Am Ende des Clips tauchen zwei Männer auf, die Händchen halten und auf einer Dachterrasse tanzen. Dann, während eine der beiden bärtigen Herren das zarte Schokoladenei zwischen den Zähnen hält, beugt sich der andere vor, um einen vorsichtigen langsamen Biss zu nehmen, wobei sich die zählflüssige und cremeweisse Füllung langsam zwischen den beiden Männern zieht (MANNSCHAFT berichtete).


Der religiösen US-Organisation One Million Moms (hinter der keineswegs eine Million Mütter stehen, sondern nach einem Bericht der LGBTIQ-Organisation GLAAD nur eine einzige Frau: Monica Cole) gefällt das überhaupt nicht. Als im letzten Jahr ein schwules Paar in «DuckTales» auftauchte, startete sie bereits eine Petition gegen die Serie. Nun richtet sich ihre Wut gegen Cadbury, dessen Produkte auch in den USA vertrieben werden.

«Ich mache bei Ihrer Agenda nicht mit, Homosexualität zu verbreiten», schreibt sie im Boykott-Aufruf auf ihrer Website. «Ihr neuer Clip beleidigt mich und viele andere Christ*innen, die Ostern mit Ehrfurcht und Respekt feiern.» Denn der Clip sei obszön, Kindern könne man ihn überhaupt nicht zeigen.


Man werde die Cadbury-Produkte darum nicht kaufen, heisst in dem Aufruf weiter. «Ich streiche Cadbury Crème Eggs von meiner Einkaufsliste. Bitte bleiben Sie bei der Herstellung von Pralinen und Süssigkeiten, Hände weg von politischen und sozialen Aussagen.»

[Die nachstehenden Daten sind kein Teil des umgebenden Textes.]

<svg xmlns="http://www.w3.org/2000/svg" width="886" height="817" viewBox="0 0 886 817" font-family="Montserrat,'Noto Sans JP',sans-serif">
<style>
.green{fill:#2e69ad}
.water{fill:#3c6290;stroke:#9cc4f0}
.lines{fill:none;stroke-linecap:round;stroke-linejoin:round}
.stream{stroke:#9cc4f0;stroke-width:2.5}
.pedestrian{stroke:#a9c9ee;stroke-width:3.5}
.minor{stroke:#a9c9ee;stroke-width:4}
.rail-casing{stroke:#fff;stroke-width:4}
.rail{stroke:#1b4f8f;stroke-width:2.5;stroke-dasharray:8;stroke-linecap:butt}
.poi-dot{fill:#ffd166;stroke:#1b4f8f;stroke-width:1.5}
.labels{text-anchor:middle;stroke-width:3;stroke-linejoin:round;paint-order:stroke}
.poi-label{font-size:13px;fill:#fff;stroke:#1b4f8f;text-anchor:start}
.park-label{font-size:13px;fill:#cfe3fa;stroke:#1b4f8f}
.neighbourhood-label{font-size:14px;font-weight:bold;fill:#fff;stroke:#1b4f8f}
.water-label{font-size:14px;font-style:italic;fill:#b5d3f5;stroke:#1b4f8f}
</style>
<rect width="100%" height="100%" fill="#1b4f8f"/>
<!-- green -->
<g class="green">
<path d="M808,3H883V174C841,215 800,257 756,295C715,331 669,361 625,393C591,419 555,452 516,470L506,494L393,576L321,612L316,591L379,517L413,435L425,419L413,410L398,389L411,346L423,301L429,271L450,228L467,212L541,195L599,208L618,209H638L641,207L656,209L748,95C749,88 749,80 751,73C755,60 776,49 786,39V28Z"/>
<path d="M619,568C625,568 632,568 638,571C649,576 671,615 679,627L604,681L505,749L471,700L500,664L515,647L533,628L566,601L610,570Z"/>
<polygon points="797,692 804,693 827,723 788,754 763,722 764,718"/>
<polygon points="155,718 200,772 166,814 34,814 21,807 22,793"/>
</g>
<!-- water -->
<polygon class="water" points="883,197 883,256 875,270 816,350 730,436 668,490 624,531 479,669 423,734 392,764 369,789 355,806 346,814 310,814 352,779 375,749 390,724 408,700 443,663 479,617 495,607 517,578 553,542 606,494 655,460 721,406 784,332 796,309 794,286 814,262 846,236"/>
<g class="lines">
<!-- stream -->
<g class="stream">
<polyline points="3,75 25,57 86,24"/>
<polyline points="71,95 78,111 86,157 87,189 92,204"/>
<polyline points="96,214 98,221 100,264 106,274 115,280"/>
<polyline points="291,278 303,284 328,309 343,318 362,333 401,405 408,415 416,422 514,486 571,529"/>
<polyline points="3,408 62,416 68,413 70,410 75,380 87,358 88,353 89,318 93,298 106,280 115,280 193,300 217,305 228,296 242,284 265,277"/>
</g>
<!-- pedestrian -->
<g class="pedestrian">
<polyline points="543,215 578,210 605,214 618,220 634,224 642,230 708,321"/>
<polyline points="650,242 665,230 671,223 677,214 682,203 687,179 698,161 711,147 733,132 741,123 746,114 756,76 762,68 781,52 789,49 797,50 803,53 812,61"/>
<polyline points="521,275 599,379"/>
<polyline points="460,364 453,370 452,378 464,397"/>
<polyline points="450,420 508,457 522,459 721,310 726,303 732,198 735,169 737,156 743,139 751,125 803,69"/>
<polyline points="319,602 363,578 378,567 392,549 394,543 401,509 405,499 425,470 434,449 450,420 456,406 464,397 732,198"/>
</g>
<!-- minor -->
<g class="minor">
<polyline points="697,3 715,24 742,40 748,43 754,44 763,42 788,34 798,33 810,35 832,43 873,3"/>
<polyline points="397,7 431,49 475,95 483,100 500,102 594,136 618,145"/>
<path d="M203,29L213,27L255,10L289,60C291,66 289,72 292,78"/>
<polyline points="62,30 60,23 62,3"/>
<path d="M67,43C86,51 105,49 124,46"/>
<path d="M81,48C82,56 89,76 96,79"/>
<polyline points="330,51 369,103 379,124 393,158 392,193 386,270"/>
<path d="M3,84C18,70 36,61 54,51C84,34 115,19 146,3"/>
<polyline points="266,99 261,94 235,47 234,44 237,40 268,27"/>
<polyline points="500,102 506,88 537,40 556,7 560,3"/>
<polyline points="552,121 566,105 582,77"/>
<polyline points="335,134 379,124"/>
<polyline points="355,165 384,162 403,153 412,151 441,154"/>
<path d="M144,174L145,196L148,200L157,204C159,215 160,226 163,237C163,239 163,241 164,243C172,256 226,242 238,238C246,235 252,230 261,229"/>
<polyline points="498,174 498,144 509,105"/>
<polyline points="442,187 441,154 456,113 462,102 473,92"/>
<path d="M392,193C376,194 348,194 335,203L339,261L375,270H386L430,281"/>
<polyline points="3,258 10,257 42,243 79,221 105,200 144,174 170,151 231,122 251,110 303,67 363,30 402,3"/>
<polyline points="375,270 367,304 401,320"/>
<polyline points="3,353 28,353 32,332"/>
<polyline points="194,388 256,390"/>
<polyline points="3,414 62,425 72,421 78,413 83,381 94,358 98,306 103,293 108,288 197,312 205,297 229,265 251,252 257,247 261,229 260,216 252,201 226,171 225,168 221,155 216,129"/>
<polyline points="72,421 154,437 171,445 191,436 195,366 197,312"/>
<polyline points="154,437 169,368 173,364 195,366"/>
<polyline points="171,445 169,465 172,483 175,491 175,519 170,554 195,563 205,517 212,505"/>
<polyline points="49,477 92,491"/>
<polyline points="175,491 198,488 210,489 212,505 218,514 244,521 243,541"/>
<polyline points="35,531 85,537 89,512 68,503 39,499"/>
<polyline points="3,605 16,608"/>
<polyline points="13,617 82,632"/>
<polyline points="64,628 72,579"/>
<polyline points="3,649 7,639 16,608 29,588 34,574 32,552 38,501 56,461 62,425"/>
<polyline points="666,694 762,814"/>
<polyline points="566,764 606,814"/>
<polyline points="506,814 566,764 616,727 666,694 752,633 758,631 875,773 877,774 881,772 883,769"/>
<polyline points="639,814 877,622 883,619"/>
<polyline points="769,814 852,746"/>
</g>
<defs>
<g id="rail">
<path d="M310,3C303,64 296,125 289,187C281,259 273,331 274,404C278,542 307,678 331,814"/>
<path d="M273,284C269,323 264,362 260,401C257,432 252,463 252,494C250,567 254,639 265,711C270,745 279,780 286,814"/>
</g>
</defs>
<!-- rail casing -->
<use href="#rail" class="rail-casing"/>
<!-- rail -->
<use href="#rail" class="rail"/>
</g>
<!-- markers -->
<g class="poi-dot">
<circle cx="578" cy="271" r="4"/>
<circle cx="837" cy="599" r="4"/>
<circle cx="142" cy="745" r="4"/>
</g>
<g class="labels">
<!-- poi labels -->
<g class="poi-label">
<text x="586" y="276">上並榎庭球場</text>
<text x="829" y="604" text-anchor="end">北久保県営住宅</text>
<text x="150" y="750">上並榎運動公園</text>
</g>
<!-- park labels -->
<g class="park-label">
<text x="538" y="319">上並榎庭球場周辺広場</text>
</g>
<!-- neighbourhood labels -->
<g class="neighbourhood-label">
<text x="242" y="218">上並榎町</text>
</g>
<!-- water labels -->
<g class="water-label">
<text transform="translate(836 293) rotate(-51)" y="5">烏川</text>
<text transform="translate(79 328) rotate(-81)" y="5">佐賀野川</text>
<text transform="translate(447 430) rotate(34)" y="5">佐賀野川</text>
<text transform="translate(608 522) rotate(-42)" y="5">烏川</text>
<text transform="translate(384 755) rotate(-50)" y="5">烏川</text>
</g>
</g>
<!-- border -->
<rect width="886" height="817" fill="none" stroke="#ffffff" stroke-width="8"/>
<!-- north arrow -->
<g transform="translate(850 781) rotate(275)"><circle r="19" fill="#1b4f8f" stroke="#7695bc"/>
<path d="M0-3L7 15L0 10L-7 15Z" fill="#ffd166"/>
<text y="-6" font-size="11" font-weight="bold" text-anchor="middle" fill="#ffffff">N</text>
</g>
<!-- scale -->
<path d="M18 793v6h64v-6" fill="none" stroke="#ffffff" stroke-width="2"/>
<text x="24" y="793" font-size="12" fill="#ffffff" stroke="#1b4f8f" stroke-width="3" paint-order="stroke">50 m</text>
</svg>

Der Clip wurde auf YouTube schon über 400.000 mal geklickt. Die Kommentare sind deaktiviert – was darauf hindeuten könnte, dass es es bereits etliche homophobe Äusserungen zu dem Video gab oder man sie zumindest erwartete.

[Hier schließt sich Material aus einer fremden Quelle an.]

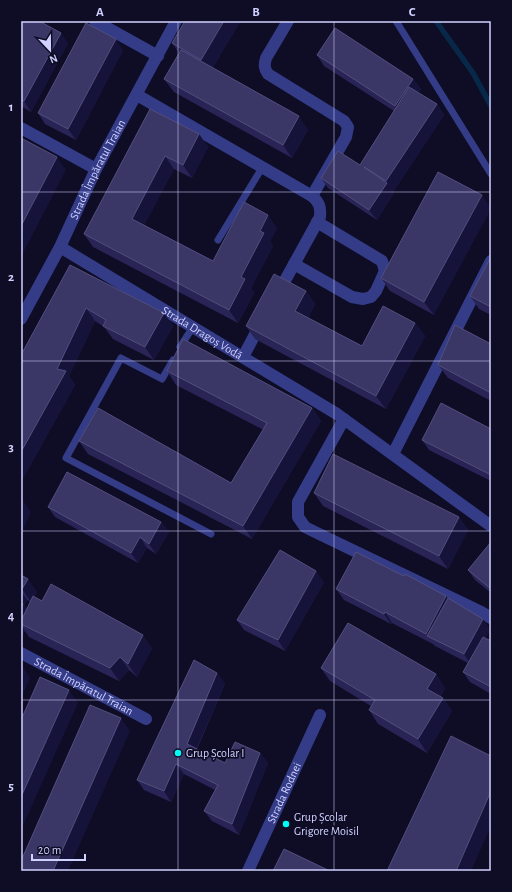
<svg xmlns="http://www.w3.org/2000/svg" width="512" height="892" viewBox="0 0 512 892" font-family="'Alegreya Sans',sans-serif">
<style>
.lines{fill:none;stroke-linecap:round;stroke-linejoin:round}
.stream{stroke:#082849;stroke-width:5.5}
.lane{stroke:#343c88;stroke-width:7}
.street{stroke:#343c88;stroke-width:12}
.wall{fill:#282455;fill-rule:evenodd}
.shaded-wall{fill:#16133a}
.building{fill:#3a3767;stroke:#524f7f}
.grid{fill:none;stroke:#d1d2ff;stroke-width:1;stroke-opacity:0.55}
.poi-dot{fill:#00fcf5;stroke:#0e0d25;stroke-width:1.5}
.labels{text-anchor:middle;stroke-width:3.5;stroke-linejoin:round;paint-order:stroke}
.street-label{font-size:12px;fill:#d1d2ff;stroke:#0e0d25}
.poi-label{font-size:12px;fill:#d1d2ff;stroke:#0e0d25;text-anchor:start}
.neatline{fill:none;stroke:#d1d2ff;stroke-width:1.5}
.grid-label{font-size:13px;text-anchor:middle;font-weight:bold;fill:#d1d2ff}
</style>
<rect width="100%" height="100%" fill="#0e0d25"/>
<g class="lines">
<path class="stream" d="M436,21l37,52 18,33"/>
<path class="lane" d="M396,21l95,153
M218,240l44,-72
M180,347l13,-20
M173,360l-11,19 -41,-21 -55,100 145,76"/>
<g class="street">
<path d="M95,21l63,35"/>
<path d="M288,21l-22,37c-2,7 -2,10 2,16l76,47 4,6 -2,10 -34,59"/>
<path d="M137,95l175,101c7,6 9,11 8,21l-43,78"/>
<path d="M21,128l75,41"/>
<path id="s1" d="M60,247l277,167 154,112"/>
<path d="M294,264l58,33 11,2 8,-2 5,-6 9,-20 -3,-10 -65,-39"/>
<path id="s2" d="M21,319l39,-72 36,-78 80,-148"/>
<path d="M243,357l18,-34"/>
<path d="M344,419l-46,83v15l7,10 8,4 168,81 10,6"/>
<path d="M393,454l98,-193"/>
<path id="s3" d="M21,653l125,66"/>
<path id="s4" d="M248,871l72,-156"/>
</g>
</g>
<path class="wall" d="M21,21l47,22 -37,69 -10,-6z
M185,21l28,47 95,62 -16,28 -118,-66 -10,-13 15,-26 -7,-10z
M123,50l-47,90 -31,-16 -7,-11z
M317,55l96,24 8,10 -3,4 19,11 7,11 -51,77v-1l1,2 -17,27 -49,-32 -7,-10 39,-13 34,-54 -70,-45z
M150,109l49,25 9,13 -16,31 -18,-9 -30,56 69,36 64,-33 -7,13 3,5 -22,42 3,5 -16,30 -145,-76 -9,-13z
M438,172l-4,143 -44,-24 -9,-13z
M491,257v58l-12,-6 -9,-13z
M70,265l94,48 9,13 -19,34 -41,-21 -9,-12 -9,-6 -26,55 6,9 -54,97z
M306,291l9,13 -7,14 54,28 53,-23 10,13 -39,73 -131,-70 -9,-13z
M491,344v57l-43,-23 -10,-13z
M167,371l145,37 9,13 -69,118 -164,-85 -9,-13 152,42 33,-53 -88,-45z
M491,429v52l-62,-31 -7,-10z
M314,493l145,24 9,13 -20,39 -125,-63z
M48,507l113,15 8,10 -13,22 -9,-6 -9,15 -83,-46z
M491,542v51l-16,-13 -7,-10z
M21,575l16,17 -3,5 8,4 110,47 -15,29 -8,-7 -10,11 -90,-44 -4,-6 -3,4 -1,-1zM27,600l4,2 -4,7 -3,-4z
M324,582l-39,69 -41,-21 -7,-10z
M336,589l113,10 41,31 -5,8 6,3v53l-21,-12 -7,-10 5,-9 -33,-17 -2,-2 -41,-21 -1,1 -47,-24z
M321,668l115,6 9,14 -5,9 3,1 9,13 -25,42 -49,-29 -9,-14 2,-4 -41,-25z
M217,673l8,11 -28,65 28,14 35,-10 8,10 -29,72 -27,-14 -8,-10 11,-21 -31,-16 -13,28 -27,-12 -7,-10z"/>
<path class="shaded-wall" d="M224,21h17l-31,52 -9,-13z
M61,33l7,10 -37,69 -7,-11z
M116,39l7,11 -47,90 -8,-11z
M413,79l8,10 -18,27 -8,-10z
M437,104l7,11 -51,77 -7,-11z
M299,116l9,14 -16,28 -9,-13z
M199,134l9,13 -16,31 -9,-13z
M165,156l9,13 -33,63 -9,-13z
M57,157l9,13 -45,87v-31z
M387,183l7,10 -17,27 -8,-10z
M482,195l9,13v1l-57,106 -10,-13z
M268,215l9,13 -7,13 3,5 -22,42 3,5 -16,30 -9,-13 12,-33 19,-46z
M306,291l9,13 -10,20 -10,-13z
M86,308l9,13 -26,55 6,9 -54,97v-30l36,-83z
M164,313l9,13 -19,34 -9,-13z
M415,323l10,13 -39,73 -10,-13z
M312,408l9,13 -69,118 -9,-13z
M22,499l9,13 -10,23v-33z
M459,517l9,13 -20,39 -9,-13z
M161,522l8,10 -13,22 -7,-10z
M140,537l7,11 -9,15 -7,-10z
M316,571l8,11 -39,69 -7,-11z
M28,579l9,13 -6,10 -9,-13z
M21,591l6,9 -3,5 8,12 -11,7z
M446,596l8,10 -26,30 -2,-2z
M385,612l7,11 -1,1 -7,-10z
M483,619l7,11 -19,35 -7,-11z
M21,625l4,6 -3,4 -1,-2z
M143,635l9,13 -15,29 -9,-13z
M120,657l9,13 -10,11 -9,-13z
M21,664l9,14 -9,20z
M217,673l8,11 -31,70 -7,-10z
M436,674l9,14 -9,14 -9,-13z
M69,690l9,13 -57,127v-33z
M443,698l9,13 -25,42 -9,-14z
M121,718l9,13 -62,140h-15z
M260,753l8,10 -29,72 -7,-11z
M176,764l8,10 -13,28 -7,-11z
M491,791v35l-20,45h-15z"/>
<path class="building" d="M21,21h18l22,12 -37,68 -3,-1z
M185,21h39l-23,39 -29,-17z
M86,23l30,16 -48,90 -30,-16z
M335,28l78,51 -18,27 -78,-51z
M181,50l118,66 -16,29 -119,-66z
M409,87l28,17 -51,77 -22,-14 23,16 -18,27 -48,-32 17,-27 22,14z
M150,109l49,25 -16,31 -18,-9 -33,63 81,42 31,-59 24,13 -8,16 4,2 -23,44 4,2 -16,31 -145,-76z
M21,138l36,19 -36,69z
M438,172l44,23 -58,107 -43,-24z
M491,257v50l-21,-11z
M70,265l94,48 -19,34 -42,-21 3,-6 -20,-12 -29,61 9,2 -45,81v-97z
M274,274l32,17 -11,20 67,35 21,-40 32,17 -39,73 -130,-70z
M455,325l36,19v49l-53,-28z
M183,339l129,69 -69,118 -164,-85 19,-33 133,75 36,-60 -100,-52z
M441,403l50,26v46l-69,-35z
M333,454l126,63 -20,39 -125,-63z
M67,472l94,50 -12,22 -9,-7 -9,16 -83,-46z
M491,542v47l-23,-19z
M280,550l36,21 -38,69 -41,-20z
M356,552l48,24 1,-2 41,22 -20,38 -41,-22 -1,2 -48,-25z
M21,575l7,4 -6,10h-1z
M51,584l92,51 -15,29 -8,-7 -10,11 -89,-44v-3l12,-25 9,5z
M448,598l35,21 -19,35 -37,-18z
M21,603l2,1 -2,4z
M348,623l88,51 -9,15 16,9 -25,41 -49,-29 6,-10 -54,-32z
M483,637l8,4v46l-28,-15z
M194,660l23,13 -30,71 38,19 10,-21 25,11 -28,71 -28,-13 14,-26 -42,-21 -12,27 -27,-11z
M40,677l29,13 -48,107v-77z
M90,705l31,13 -68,153h-32v-10z
M451,736l40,20v35l-35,80h-69z
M284,849l46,22h-57z"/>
<path class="grid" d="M178,21v850M334,21v850M21,192h470M21,361h470M21,531h470M21,700h470"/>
<g class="poi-dot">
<circle cx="178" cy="753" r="4"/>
<circle cx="286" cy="824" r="4"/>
</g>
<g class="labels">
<g class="street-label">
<text dy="4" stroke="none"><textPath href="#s2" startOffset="168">Strada Împăratul Traian</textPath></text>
<text dy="4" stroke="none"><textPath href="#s1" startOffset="166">Strada Dragoș Vodă</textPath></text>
<text dy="4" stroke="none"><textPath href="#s3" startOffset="71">Strada Împăratul Traian</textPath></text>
<text dy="4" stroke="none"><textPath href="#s4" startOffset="86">Strada Rodnei</textPath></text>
</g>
<g class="poi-label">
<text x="186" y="757">Grup Școlar I</text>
<text x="294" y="821">Grup Școlar<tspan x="294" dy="14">Grigore Moisil</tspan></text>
</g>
</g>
<rect width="512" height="892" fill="none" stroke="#0e0d25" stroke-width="44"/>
<g transform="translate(50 50) rotate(158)" stroke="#0e0d25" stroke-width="3" paint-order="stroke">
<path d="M0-3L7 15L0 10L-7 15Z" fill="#d1d2ff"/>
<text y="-6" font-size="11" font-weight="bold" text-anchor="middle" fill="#d1d2ff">N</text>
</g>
<path d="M32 854v6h53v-6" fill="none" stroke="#d1d2ff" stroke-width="2"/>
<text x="38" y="854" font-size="12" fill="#d1d2ff" stroke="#0e0d25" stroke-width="3" paint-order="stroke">20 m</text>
<rect x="22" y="22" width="468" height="848" class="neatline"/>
<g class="grid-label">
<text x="100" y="16">A</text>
<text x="256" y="16">B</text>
<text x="412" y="16">C</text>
<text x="11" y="111">1</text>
<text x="11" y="281">2</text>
<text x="11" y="451">3</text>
<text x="11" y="620">4</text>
<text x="11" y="790">5</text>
</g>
</svg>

Ein Clip wie dieser wäre übrigens beim Schweizer Konkurrenten, dem Schokoladen-Giganten Läderach, undenkbar. Das rechtskonservative Engagement der Unternehmersfamilie u.a. gegen die Ehe für alle (MANNSCHAFT berichtete) wurde sogar der Swiss zu heikel: Die Airline hat ihre zehnjährige Zusammenarbeit mit dem Schokoladenhersteller beendet (MANNSCHAFT berichtete).